▶ [Assignment] Using the figure captions, judge whether each statement agrees with them. Answer yes or no for each, and quote the exact words that decide it. (a) The tree was built from concatenated alignments of 31 housekeeping genes. (b) The sugar moieties in the T. roseum oscillol diglycoside have been identified as fucose. (c) The gene or genes for the 2,2′ hydroxylation have been found in the genome.

▶ [Provided text]
[Start of section]

Figure 3. Maximum-likelihood tree of Thermomicrobium roseum and other bacterial species for which complete genomes are available.

The tree was built from concatenated alignments of 31 housekeeping genes using the PHYML program. The bootstrap values are based on 100 replications. Organisms with photosynthetic capability are emphasized in green. Members from the phylum Chloroflexi are highlighted by the shaded box. Note – the organism Chlorobaculum tepidum used to be known as Chlorobium tepidum.

Figure 4

Figure 4. Carotenoid modification in T. roseum.

A. Reverse phase HPLC analysis of T. roseum pigments revealed two types of carotenoid compounds: extremely hydrophobic pigments from crude extracts (top panel, peaks 1 & 2) and a polar glycoside released by saponification (bottom panel, peak 3). The glycoside is the major form of carotenoid in T. roseum. Its HPLC retention time was similar to that of the authentic oscillaxanthin (oscillol-2,2′-difucoside) from the cyanobacterium Gloeobacter violaceus PCC7421 (see Figure 4B for the molecular structure). B. Comparison of the in-line spectra of compounds from peak 1, 2 & 3 (Figure 4A) with that of the oscillaxanthin from Gloeobacter violaceus PCC 7421 indicates that the major T. roseum carotenoid core is oscillol diglycoside. The structure of oscillaxanthin is shown to the right. The sugar moieties in oscillaxanthin are fucose; the identity and exact positions of the glycosyl moieties in the T. roseum oscillol diglycoside are yet to be determined. C. Carotenoid modification pathway in T. roseum. Step 1: The introduction of two hydroxyl groups at the ends of lycopene to form (2S, 2′S)-oscillol. The absorbance spectra of T. roseum pigments (Figure 4B) indicate that 1,1′ and 2,2′ positions have all been hydroxylated. We found a 1,1′ hydroxylase in the genome; the gene(s) encoding the 2,2′ hydroxylation function are yet to be identified. Step 2: A glycosyl transferase (CruC) adds a sugar moiety (R) to both ends of (2S,2′S)-oscillol to produce oscillol diglycoside, the dominant carotenoid (Figure 4A, peak 3). The nature of the sugar moieties are unknown. Although the figure shows a 2,2′-oscillol diglycoside, 1,1′-oscillol diglycoside is another possibility at this step. Step 3: The acyltransferase domain of the 1,1′ hydroxylase adds acyl chains (A) to the sugar moieties (R), thus producing the extremely hydrophobic pigments seen in the crude extracts (Figure 4A, peak 1&2).

[End of section]

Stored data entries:
[Start of section]

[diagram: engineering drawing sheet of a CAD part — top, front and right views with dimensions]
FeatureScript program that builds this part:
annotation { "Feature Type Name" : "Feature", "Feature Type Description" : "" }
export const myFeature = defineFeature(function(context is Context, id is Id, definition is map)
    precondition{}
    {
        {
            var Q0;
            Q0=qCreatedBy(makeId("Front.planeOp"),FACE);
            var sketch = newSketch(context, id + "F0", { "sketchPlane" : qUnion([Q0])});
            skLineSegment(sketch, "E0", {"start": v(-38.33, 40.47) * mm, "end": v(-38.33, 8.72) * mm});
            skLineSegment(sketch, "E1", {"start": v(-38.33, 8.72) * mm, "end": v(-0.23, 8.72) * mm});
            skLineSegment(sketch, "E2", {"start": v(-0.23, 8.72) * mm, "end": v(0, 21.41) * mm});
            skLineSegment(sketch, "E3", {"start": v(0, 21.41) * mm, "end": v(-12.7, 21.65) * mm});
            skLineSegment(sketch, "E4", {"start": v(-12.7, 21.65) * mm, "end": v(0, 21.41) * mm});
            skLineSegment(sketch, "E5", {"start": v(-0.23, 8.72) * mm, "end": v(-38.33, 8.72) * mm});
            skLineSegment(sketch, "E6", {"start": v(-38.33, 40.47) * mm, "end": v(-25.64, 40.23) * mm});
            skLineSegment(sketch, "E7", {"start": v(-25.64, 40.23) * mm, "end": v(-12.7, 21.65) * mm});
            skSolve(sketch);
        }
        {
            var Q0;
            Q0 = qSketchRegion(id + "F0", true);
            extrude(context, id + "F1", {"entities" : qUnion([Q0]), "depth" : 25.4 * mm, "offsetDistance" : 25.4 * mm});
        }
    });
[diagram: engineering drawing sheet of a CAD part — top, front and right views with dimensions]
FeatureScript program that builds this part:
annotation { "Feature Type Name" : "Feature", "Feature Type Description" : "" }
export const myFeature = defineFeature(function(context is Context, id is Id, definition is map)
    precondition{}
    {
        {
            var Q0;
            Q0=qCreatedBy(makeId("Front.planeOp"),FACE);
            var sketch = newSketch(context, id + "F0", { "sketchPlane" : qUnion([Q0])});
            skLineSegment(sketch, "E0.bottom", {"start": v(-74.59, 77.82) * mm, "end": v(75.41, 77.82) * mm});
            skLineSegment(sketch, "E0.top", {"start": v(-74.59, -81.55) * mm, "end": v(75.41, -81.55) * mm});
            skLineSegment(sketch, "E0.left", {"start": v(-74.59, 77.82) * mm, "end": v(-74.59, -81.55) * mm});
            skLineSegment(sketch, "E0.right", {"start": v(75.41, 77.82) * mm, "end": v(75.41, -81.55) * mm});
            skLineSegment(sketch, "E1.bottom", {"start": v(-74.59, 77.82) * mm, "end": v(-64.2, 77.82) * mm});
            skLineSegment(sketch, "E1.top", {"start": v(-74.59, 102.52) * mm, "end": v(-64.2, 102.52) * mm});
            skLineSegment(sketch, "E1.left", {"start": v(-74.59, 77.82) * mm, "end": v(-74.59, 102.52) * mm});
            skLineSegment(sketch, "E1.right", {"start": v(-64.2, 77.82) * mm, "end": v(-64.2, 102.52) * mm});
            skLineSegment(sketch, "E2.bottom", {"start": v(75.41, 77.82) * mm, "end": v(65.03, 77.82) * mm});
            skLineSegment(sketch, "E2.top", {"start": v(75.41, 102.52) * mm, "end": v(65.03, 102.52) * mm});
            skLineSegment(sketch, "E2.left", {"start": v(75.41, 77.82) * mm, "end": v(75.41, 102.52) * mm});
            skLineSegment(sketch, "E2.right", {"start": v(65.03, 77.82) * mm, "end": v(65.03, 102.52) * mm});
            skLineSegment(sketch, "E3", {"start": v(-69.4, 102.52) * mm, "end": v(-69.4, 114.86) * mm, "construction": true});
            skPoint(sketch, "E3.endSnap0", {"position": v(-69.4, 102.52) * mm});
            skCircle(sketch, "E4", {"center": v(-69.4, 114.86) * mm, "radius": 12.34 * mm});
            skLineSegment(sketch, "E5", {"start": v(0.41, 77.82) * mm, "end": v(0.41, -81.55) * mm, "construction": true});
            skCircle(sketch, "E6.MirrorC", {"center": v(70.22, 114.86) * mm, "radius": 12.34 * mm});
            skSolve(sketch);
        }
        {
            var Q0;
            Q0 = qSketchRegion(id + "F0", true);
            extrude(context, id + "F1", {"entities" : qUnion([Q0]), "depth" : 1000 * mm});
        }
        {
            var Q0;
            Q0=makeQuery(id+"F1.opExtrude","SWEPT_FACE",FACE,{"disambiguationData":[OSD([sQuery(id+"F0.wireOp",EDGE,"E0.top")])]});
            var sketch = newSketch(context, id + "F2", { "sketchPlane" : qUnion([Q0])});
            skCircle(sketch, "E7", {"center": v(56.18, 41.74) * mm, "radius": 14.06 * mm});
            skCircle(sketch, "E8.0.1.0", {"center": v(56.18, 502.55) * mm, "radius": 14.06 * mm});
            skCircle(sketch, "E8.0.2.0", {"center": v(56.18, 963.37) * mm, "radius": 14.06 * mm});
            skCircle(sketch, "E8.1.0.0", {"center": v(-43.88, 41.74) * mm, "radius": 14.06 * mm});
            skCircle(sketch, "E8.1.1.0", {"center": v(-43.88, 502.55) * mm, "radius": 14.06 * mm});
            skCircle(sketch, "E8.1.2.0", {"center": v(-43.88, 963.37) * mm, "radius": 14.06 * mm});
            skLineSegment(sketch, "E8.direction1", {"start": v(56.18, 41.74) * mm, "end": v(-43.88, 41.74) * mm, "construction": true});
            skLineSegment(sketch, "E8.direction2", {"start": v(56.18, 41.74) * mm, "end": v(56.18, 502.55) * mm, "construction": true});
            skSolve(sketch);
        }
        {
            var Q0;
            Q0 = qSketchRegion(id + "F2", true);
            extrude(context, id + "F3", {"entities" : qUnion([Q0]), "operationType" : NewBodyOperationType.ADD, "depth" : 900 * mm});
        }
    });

[End of section]

▶ [Your solution]
(a) Yes: "The tree was built from concatenated alignments of 31 housekeeping genes using the PHYML program."
(b) No: "the identity and exact positions of the glycosyl moieties in the T. roseum oscillol diglycoside are yet to be determined."
(c) No: "the gene(s) encoding the 2,2′ hydroxylation function are yet to be identified."